Text under study =>
Ahmed is chairman of GIANT Health, a London health-technology and innovation event; GIANT's current leadership page lists him as chairman, and its programmes document him chairing the event over multiple years.

He has also held leadership roles within Webit Health. Webit's 2019 programme identified him as chair of the Webit.Health programme committee, and subsequent Webit Global Impact Committee pages list him as chairman of the Health Innovation Summit.

Ahmed is a co-founder of Surgery International and The Surgeon Show. Surgery International's coverage of The Surgeon Show identifies him as co-founder of both organizations, while The Surgeon Show's own material identifies him as a co-founder of the event.

== Research and publications ==
Ahmed's academic work has included colorectal cancer genetics and molecular profiling as well as surgical education and healthcare technology. His published research includes work on gene-expression signatures in colorectal cancers with microsatellite instability and molecular characteristics of colorectal cancers in British Bangladeshi patients.

His later publications have included work on Google Glass, wearable technology, virtual and augmented reality, and technology-enabled surgical education.

Problems and tasks =>
(A) Reproduce the passage on Ahmed word for word, everything from "Ahmed is chairman" down to "of the event.".
(B) Write what follows in the passage on Ahmed, picking up right after its last sentence.

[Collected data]
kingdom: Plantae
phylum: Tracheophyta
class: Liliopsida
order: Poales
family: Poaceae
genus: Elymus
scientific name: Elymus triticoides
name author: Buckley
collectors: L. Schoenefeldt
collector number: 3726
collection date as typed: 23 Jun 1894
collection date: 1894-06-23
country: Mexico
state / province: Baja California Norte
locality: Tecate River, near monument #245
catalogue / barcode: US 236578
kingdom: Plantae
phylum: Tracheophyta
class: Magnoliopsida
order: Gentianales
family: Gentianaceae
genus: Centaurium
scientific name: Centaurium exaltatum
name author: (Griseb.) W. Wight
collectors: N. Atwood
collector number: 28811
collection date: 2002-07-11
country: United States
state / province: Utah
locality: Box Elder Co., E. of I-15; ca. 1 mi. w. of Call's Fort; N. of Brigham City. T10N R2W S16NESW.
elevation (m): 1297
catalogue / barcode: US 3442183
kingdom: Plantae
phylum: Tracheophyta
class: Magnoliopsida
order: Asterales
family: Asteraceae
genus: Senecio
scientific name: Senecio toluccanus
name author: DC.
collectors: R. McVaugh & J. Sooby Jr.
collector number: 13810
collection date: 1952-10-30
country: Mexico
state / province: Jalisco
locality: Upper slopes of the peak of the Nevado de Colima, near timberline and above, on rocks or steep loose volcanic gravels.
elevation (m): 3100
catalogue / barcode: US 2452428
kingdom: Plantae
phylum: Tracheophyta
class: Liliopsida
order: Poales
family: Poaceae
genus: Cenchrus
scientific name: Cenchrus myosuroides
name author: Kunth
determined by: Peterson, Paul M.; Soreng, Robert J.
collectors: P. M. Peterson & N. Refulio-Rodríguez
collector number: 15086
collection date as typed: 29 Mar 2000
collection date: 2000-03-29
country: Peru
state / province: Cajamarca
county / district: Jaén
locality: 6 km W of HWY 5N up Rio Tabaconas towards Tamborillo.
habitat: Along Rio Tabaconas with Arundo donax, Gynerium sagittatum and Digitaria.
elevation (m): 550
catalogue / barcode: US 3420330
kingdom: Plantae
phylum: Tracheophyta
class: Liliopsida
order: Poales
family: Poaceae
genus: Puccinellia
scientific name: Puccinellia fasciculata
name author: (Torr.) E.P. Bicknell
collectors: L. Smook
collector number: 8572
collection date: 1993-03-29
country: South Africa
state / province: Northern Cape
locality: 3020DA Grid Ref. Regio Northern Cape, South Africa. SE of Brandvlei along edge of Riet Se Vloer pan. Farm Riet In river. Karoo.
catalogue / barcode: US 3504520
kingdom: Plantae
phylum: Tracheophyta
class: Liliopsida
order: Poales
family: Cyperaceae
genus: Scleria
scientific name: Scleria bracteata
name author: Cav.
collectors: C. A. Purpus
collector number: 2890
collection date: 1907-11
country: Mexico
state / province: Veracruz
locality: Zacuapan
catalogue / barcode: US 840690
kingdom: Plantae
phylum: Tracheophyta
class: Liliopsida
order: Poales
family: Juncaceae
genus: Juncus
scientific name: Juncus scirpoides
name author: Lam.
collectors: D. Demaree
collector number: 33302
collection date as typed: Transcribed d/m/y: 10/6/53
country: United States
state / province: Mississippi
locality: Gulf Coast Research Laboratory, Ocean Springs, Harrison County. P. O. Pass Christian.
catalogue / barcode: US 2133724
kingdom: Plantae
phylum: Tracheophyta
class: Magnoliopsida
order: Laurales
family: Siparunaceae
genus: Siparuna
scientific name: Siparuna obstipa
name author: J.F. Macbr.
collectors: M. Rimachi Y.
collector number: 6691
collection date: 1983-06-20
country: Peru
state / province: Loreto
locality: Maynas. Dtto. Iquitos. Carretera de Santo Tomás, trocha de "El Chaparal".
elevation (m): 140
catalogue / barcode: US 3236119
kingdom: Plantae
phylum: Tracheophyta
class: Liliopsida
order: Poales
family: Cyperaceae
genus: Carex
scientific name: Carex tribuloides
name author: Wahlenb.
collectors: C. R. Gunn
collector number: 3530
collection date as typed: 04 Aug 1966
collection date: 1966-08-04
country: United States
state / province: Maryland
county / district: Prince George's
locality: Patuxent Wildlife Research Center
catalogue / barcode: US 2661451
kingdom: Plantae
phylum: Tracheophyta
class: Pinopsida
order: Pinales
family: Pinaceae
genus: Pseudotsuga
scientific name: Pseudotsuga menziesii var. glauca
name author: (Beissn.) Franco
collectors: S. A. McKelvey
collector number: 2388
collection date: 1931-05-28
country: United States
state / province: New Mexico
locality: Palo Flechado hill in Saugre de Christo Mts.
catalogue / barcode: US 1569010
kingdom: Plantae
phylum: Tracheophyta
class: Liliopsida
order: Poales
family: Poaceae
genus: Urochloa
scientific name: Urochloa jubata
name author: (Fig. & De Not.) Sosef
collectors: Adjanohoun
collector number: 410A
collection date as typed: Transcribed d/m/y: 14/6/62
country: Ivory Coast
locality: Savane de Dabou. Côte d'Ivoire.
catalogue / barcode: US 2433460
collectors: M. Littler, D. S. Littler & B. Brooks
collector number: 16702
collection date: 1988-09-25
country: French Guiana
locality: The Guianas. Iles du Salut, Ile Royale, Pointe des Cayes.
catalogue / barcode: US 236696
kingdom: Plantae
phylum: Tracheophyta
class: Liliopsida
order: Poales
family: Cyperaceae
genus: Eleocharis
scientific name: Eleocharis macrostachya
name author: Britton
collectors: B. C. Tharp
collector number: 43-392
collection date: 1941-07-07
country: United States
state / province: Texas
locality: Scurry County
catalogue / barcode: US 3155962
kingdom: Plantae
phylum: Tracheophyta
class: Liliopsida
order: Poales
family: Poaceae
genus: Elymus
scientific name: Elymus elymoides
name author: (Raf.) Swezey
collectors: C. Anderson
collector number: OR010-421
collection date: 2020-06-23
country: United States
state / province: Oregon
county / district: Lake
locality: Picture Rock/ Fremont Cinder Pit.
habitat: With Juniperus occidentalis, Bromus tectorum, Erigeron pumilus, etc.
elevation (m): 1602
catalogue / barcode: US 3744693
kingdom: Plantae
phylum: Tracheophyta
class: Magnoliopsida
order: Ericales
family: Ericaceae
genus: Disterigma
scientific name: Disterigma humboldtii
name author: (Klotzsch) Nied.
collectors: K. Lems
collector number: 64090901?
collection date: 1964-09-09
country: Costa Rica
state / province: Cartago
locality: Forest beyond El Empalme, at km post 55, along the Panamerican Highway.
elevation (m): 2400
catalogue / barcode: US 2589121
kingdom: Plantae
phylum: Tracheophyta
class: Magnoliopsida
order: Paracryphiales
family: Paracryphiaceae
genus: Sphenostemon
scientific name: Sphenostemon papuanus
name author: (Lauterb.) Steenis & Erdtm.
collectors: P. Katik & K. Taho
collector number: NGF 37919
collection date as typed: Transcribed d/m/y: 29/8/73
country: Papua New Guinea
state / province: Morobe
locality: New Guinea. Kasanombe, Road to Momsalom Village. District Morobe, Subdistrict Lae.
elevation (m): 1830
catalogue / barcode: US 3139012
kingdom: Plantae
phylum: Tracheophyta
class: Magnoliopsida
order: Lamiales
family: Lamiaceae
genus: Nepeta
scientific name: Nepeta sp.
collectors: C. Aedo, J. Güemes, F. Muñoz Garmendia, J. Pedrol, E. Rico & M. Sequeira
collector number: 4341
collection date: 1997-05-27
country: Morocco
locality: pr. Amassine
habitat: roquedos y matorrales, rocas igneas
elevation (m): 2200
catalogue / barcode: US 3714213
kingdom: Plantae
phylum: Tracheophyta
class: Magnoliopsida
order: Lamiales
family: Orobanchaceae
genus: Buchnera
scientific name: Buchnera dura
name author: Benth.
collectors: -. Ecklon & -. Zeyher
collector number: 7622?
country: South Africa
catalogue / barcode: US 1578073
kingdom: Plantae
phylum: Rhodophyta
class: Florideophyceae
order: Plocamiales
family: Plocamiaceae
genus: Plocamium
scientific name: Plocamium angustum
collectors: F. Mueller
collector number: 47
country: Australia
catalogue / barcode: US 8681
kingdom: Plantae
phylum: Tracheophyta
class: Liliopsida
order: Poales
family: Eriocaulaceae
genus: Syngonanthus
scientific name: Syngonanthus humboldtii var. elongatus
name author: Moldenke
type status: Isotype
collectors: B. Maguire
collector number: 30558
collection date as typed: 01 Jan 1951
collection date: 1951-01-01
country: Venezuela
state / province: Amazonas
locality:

Answers provided =>
(A)
Ahmed is chairman of GIANT Health, a London health-technology and innovation event; GIANT's current leadership page lists him as chairman, and its programmes document him chairing the event over multiple years.

He has also held leadership roles within Webit Health. Webit's 2019 programme identified him as chair of the Webit.Health programme committee, and subsequent Webit Global Impact Committee pages list him as chairman of the Health Innovation Summit.

Ahmed is a co-founder of Surgery International and The Surgeon Show. Surgery International's coverage of The Surgeon Show identifies him as co-founder of both organizations, while The Surgeon Show's own material identifies him as a co-founder of the event.

(B)
== Public speaking and international education ==
Ahmed has spoken internationally on healthcare innovation, artificial intelligence, digital health and surgical education. WIRED listed him as a speaker at WIRED Health 2016, where his work on virtual-reality surgical training was discussed, and he returned as a WIRED Health speaker in later years.

In 2018, he opened the inaugural WIRED Health Italy in Milan with a session on the era of digital medicine. In 2019, WIRED Health London listed his presentation "Building the hospital of the future", and in 2020 he participated in a WIRED virtual briefing on the effects of the COVID-19 pandemic on patient care and telehealth.

At the 2019 World Government Summit in Dubai, Ahmed delivered "The Future Lens of Healthcare" at the Global Health Forum, addressing telemedicine, artificial intelligence, workforce shortages and medical education.

In 2024, he participated in the Future Investment Initiative's session "Which Healthcare Innovations Will Shape Africa's Future?", alongside speakers including Mehmet Oz, Yvette Ishimwe and Jeffrey Li.

Ahmed has also been a recurring speaker and programme leader at Webit. In 2026, the University of Galway's Sir Peter Freyer Memorial Surgical Symposium described him as a three-time TEDx speaker who had delivered more than 350 keynote presentations in more than 70 countries.

== Books ==
In 2026, Ahmed published Intelligent: The Evolution of AI Transforming Healthcare through Evolution Books. Foyles lists the book in hardback and paperback editions.

He is also listed as an emeritus editor of the 14th edition of Hamilton Bailey's Emergency Surgery.

== Awards and recognition ==
- 2015 – Silver Scalpel Award, Association of Surgeons in Training.
- 2017 – British Bangladeshi Person of the Year, British Bangladeshi Power & Inspiration.
- 2017 – Chairman's Award for Outstanding Contribution to HealthTech, Top 100 Asian Stars in UK Tech.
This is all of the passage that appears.